Groupon today announced deal personalization. Simply put, this is HUGE for local advertising.
It was not long ago that companies relied heavily on expensive and marginally-effective print and yellow page ads, among other archaic marketing channels. Along came Google Adwords (i.e., pay-per-click “PPC” ads) and allowed advertisers and users to help find each other through keyword and geo-targeting.
Adwords campaigns are great because they bridge an essential precision gap, which now easily (well, sort of) lets a company target their market, keyword by keyword, location by location. However, there is a down-side: cost. Sure, they’re more cost-efficient than print or yellow pages, but keywords don’t come cheap, and still require lead conversion. Granted, you can find lower-cost clicks on ad platforms that are cheaper than Google’s but, Google serves up the bulk of ads, so it doesn’t make sense to not use them. The other issue with Adwords is that a company should, ideally, have a dedicated PPC staff person, because, without appropriate supervision, the advertiser is generally overpaying for clicks, and may simply not have the time or skill-set to manage the campaigns.
Then came Groupon, which created a whole new business model for local advertising.
Rather than paying for an ad, albeit a targeted PPC ad, the advertiser simply waits for their deal to run, at which point, given Groupon’s well-established popularity (as of this writing, about 250k daily subscribers in San Francisco), results are guaranteed. Actually, very BIG results and savvy patrons are guaranteed. Did I mention that the advertiser doesn’t pay for running the ad (other than the loss-leader promotion itself), but instead collects their portion of the promotional proceeds after the run-date?

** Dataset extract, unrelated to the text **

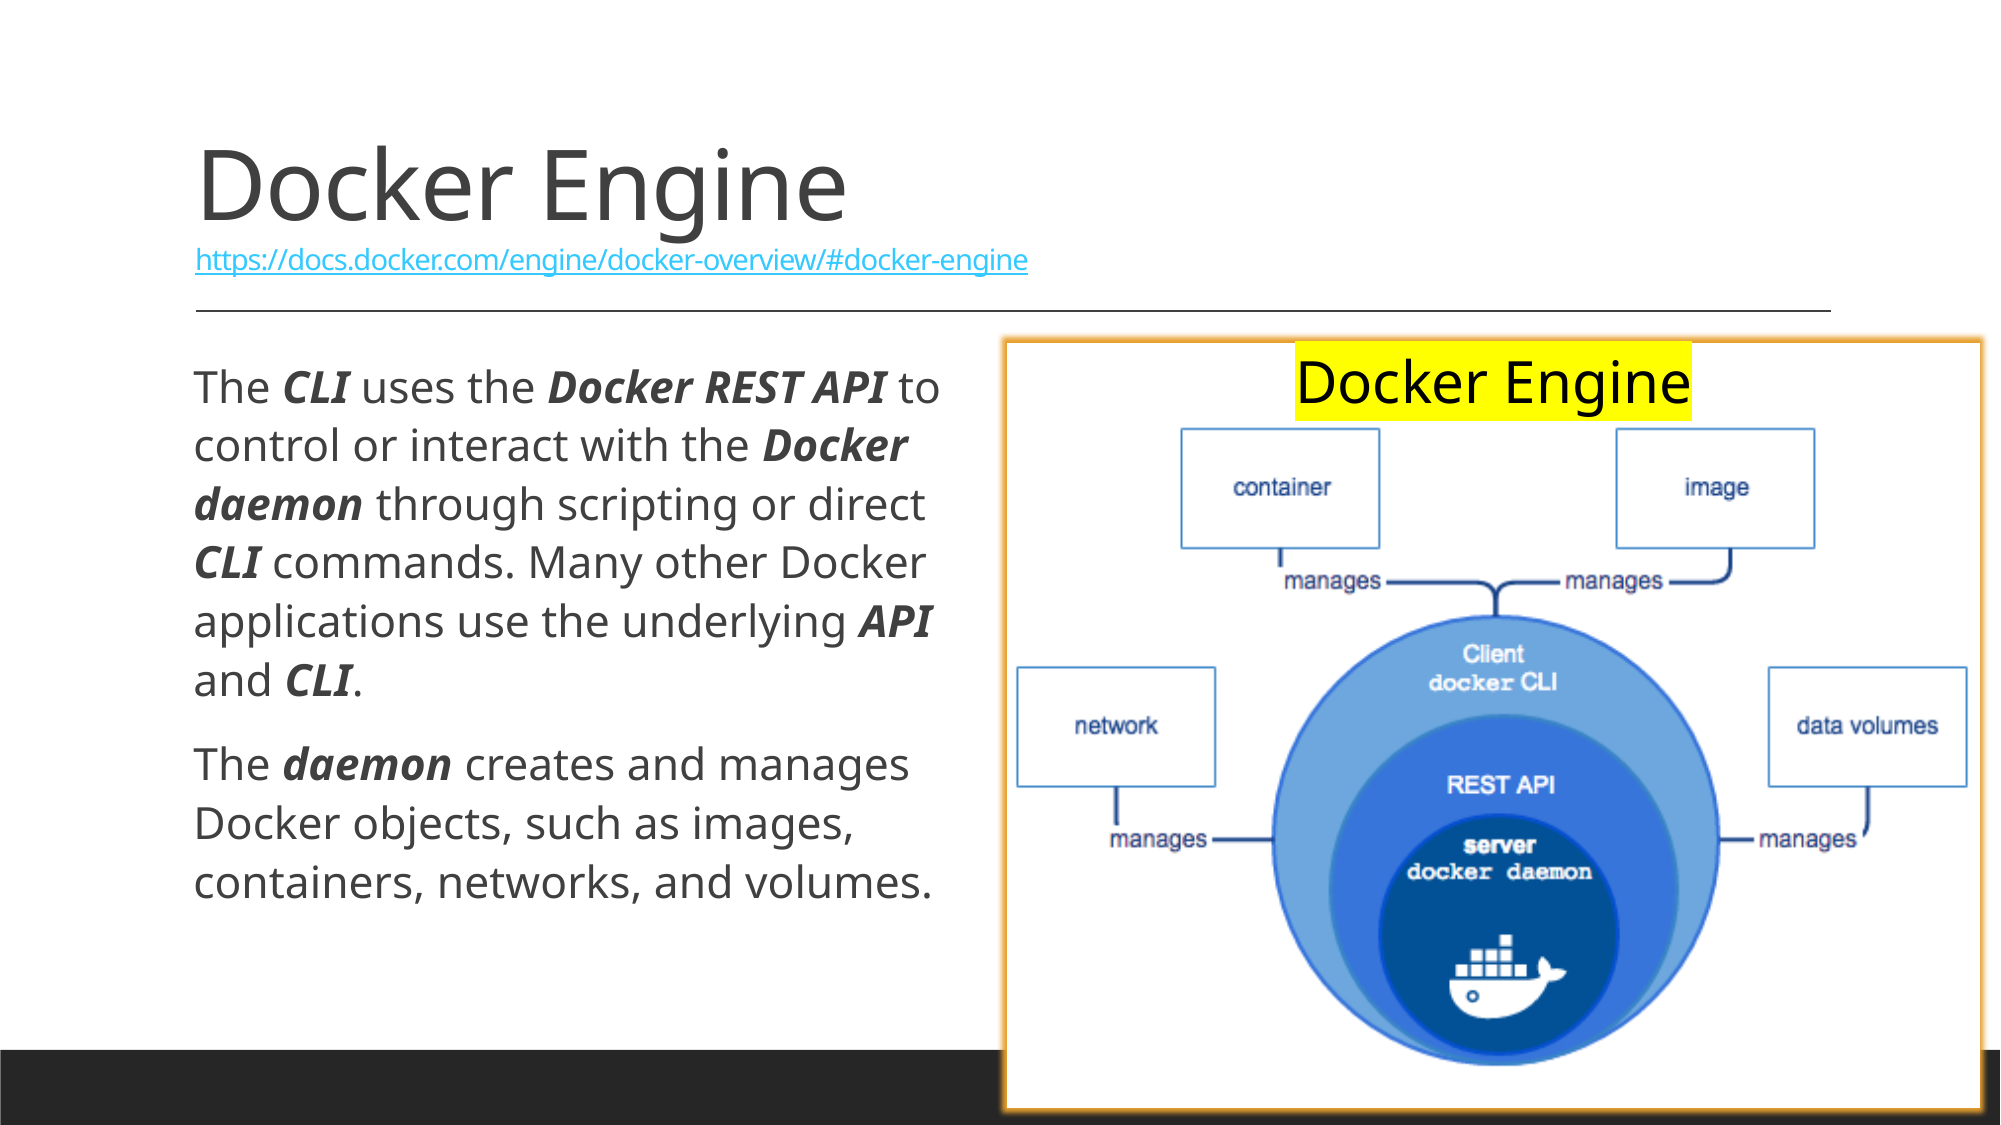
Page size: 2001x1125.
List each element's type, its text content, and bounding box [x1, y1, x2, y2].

list The CLI uses the Docker REST API to control or interact with the Docker daemon through scripting or direct CLI commands. Many other Docker applications use the underlying API and CLI. The daemon creates and manages Docker objects, such as images, containers, networks, and volumes. [180, 345, 959, 963]
picture [1007, 342, 1980, 1108]
title Docker Engine https://docs.docker.com/engine/docker-overview/#docker-engine [180, 47, 1830, 285]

There is no doubt about it. Groupon is riding high on an amazing paradigm shift in local advertising. Indeed, one that has propelled this San Francisco dentist office. Yet, even though Groupon may be the greatest thing since canned peaches, Groupon shouldn’t be used by the faint of heart. Big results translate to immediate large volume for the company, which requires them to drink out of the proverbial hose. This is a real risk for a company since it WILL be exposed to public scrutiny. Groupon consumers are, by their very nature, tech-savvy, super-consumers. They live on the internet, use social media and prefer to communicate publicly.

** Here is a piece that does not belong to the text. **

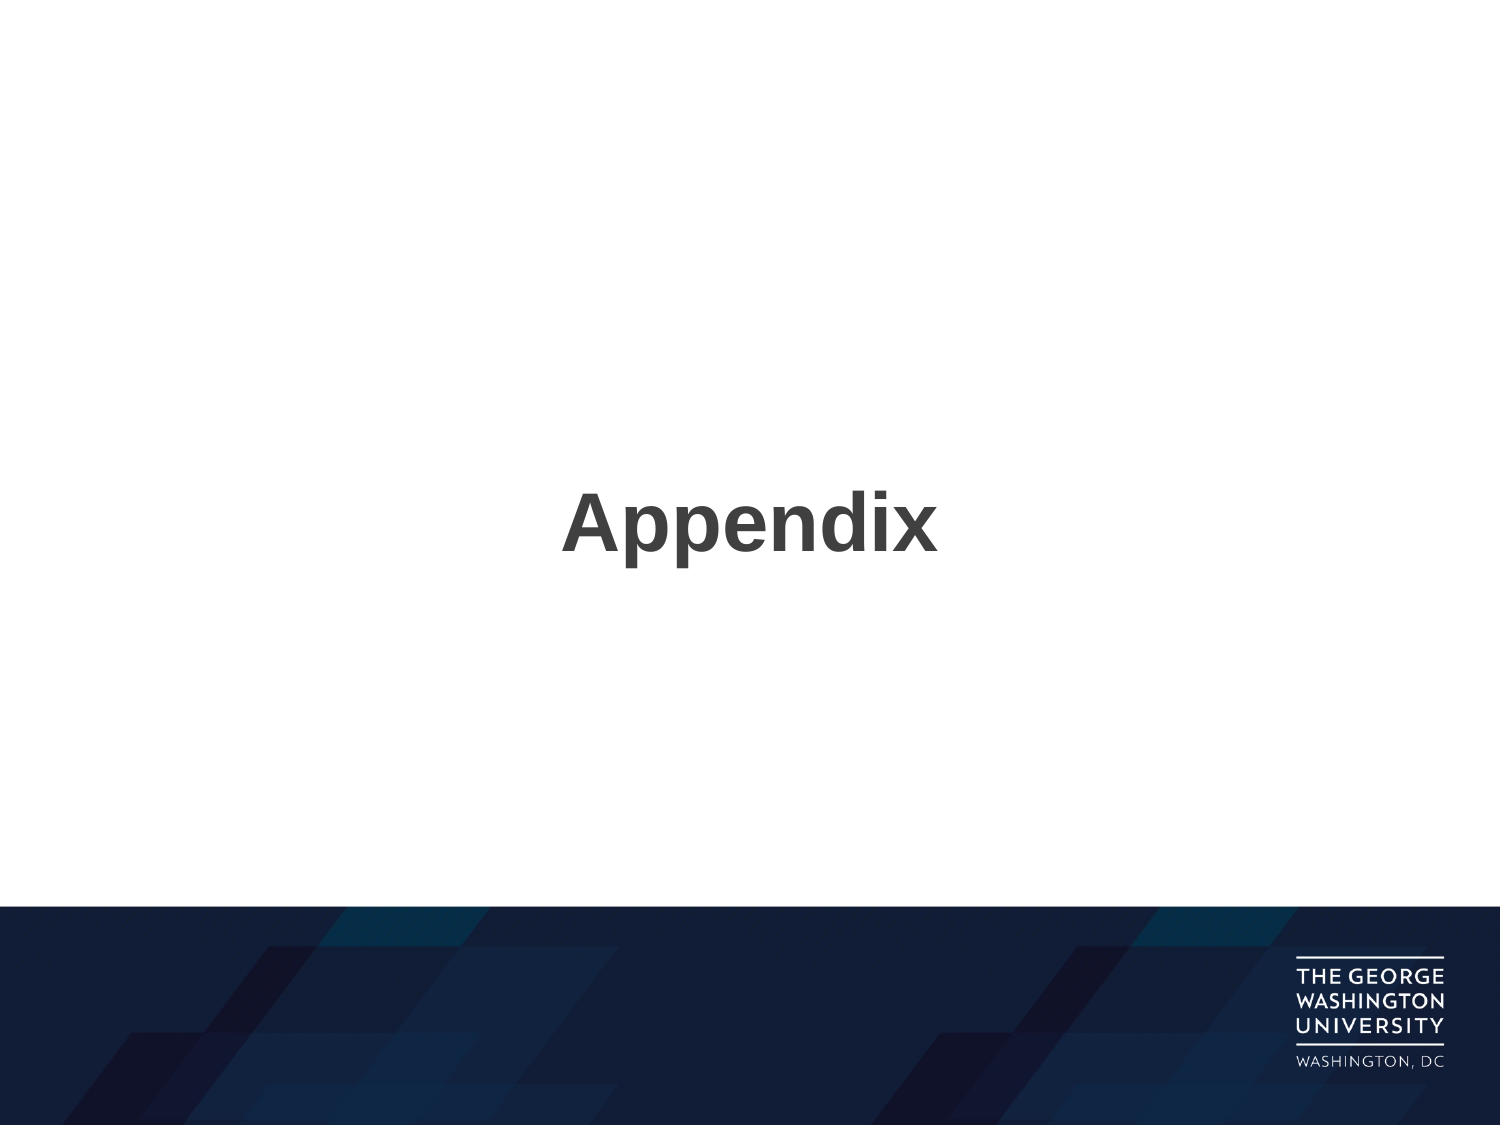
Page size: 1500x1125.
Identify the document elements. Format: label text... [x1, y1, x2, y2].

title Appendix [113, 460, 1387, 563]
picture [0, 0, 1500, 1125]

But by their very nature, local businesses (are supposed to) provide personalized care and attention to their patrons. Yet, by not spacing the huge volume of new patrons, Groupon’s volume non-intentionally creates a potential impediment to a more stable and (possibly?) typical experience with a particular company.
Why Golden Age of advertising?
But now we are introduced to Groupon deal personalization, and this is what I mean by the Golden Age of Advertising. Although Groupon was already a win-win-win (for itself, the advertiser and the consumer), it has now been super-charged. Among other huge benefits, using consumer preferences, the new model will more effectively serve ads (again, good for everyone), and the advertiser may now not need to drink from the high-volume hose again, because Groupon now has the option to stagger deals over time to different users.

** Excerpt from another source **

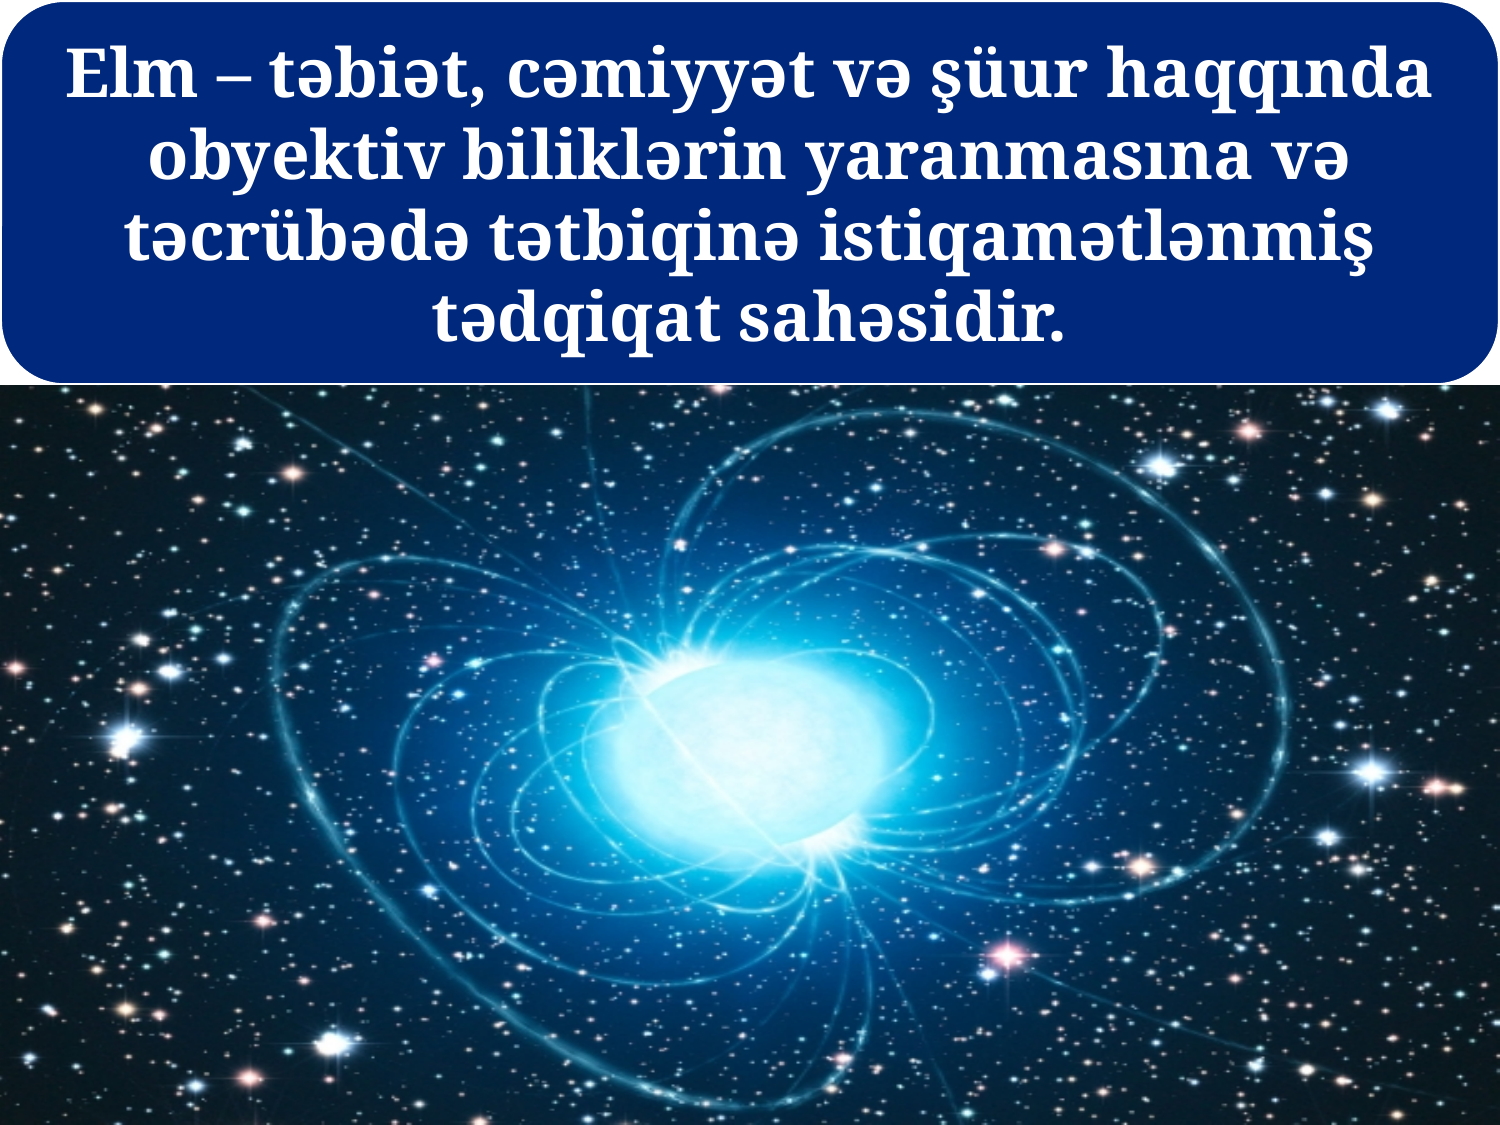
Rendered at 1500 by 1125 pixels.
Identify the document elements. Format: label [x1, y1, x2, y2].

By the way, I realize that Groupon may not be the first to market with this particular concept (Yelp and others have tested similar functionality), but they are certainly the most popular deal aggregator to be actively making a big push with this concept. And, ultimately, although the all-mighty Groupon will continue to grow, I don’t believe that it will cause the downfall (or even down-tick) of PPC or other local advertising. For one, Groupon is for promotional purposes only which, in most cases, is a loss-leader for the company – so it’s not for everyone. And, Groupon simply does not offer the stability, continuity or precision of a PPC campaign.